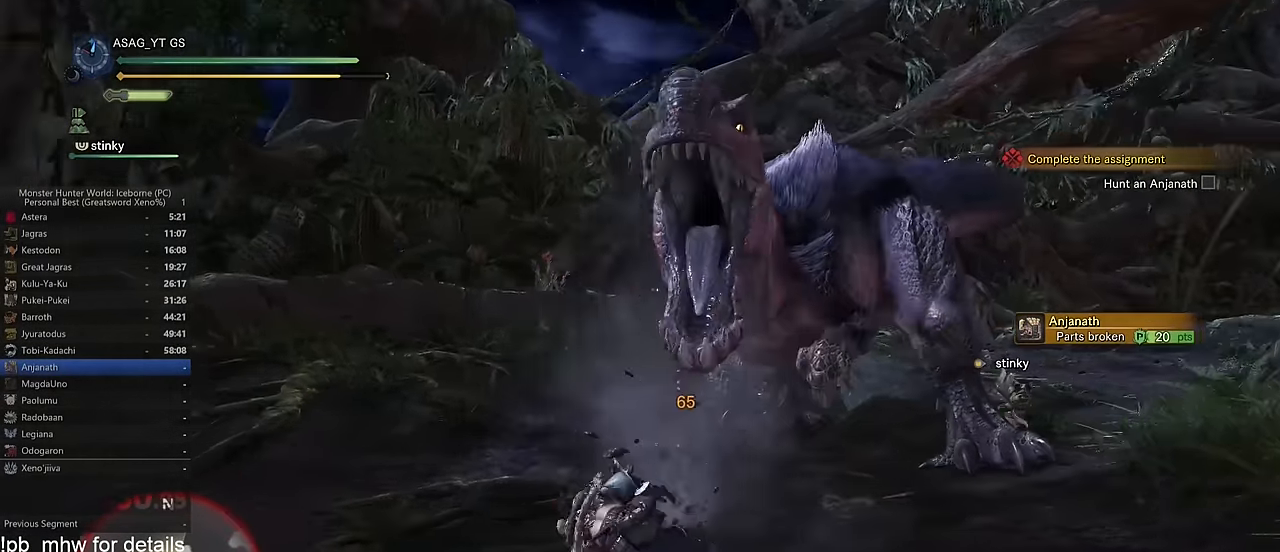
{"keys": ["w"], "mouse": [], "events": [[67, "space", "down"], [167, "space", "up"], [267, "w", "down"], [317, "a", "up"]]}
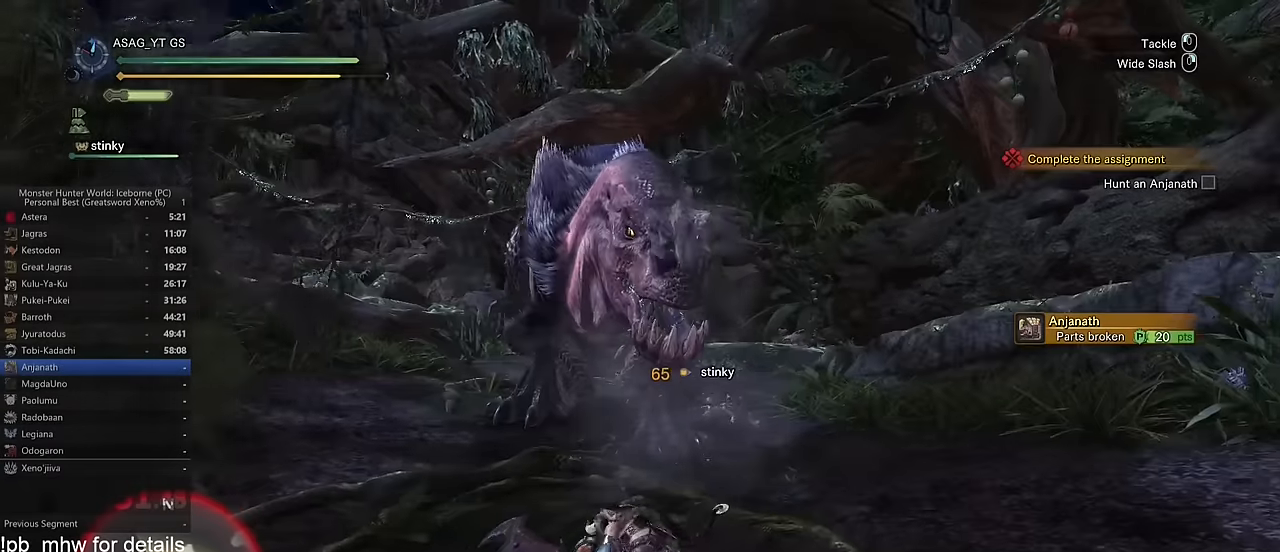
{"keys": ["w"], "mouse": [], "events": []}
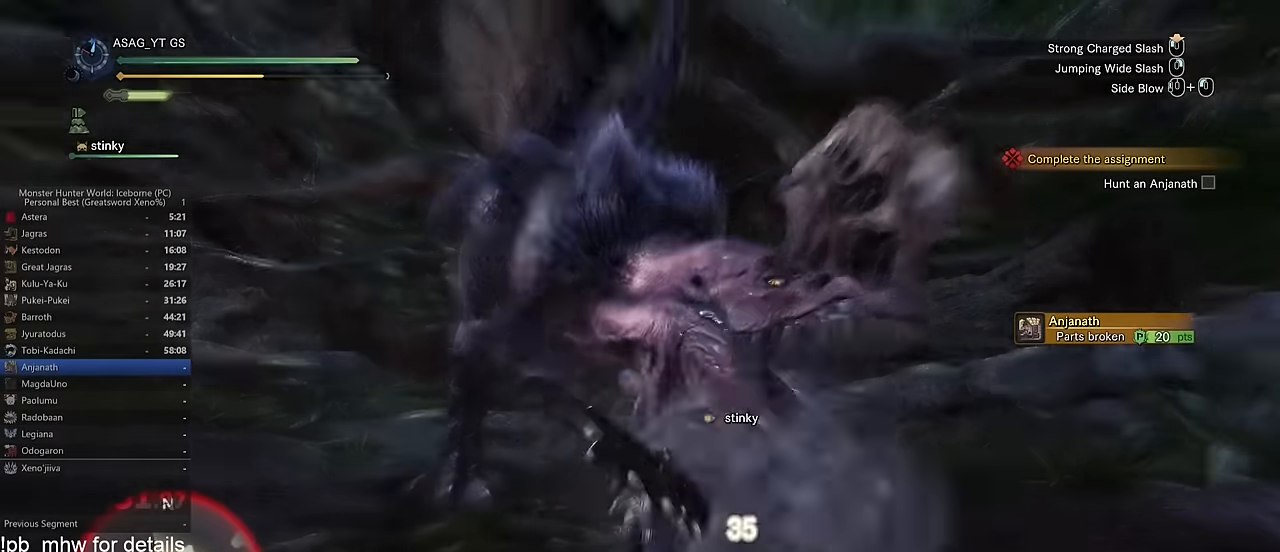
{"keys": ["w"], "mouse": [], "events": []}
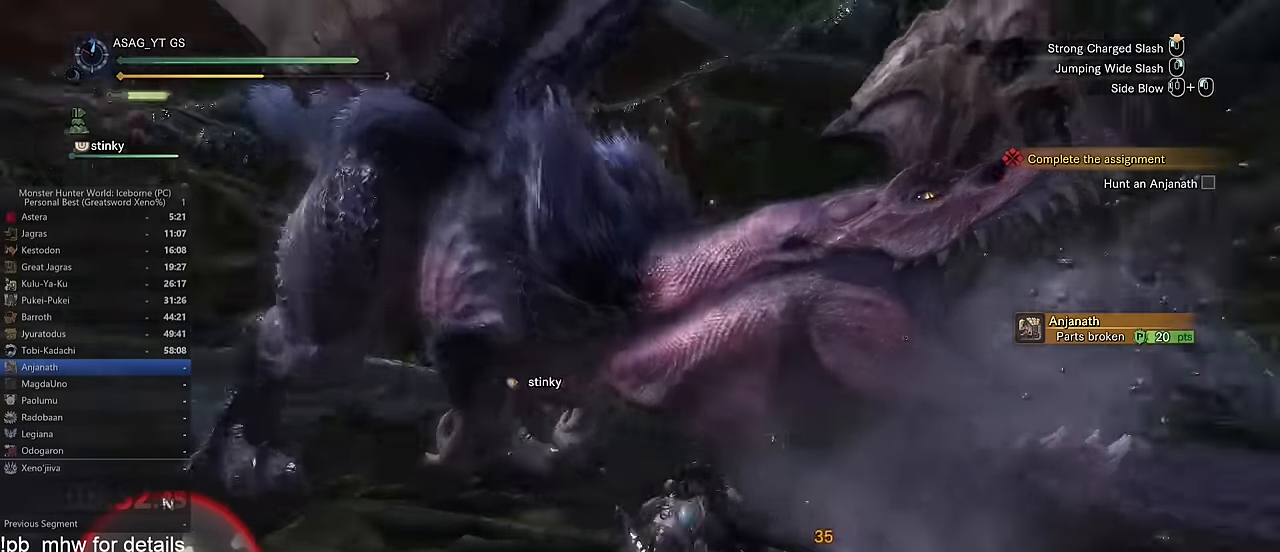
{"keys": ["w"], "mouse": [], "events": []}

==========

* [Task brief]:
Only the pictures are dropped. Otherwise, write out the listing exactly.

* [Task response]:
{"keys": ["w"], "mouse": [], "events": [[67, "space", "down"], [167, "space", "up"], [267, "w", "down"], [317, "a", "up"]]}
{"keys": ["w"], "mouse": [], "events": []}
{"keys": ["w"], "mouse": [], "events": []}
{"keys": ["w"], "mouse": [], "events": []}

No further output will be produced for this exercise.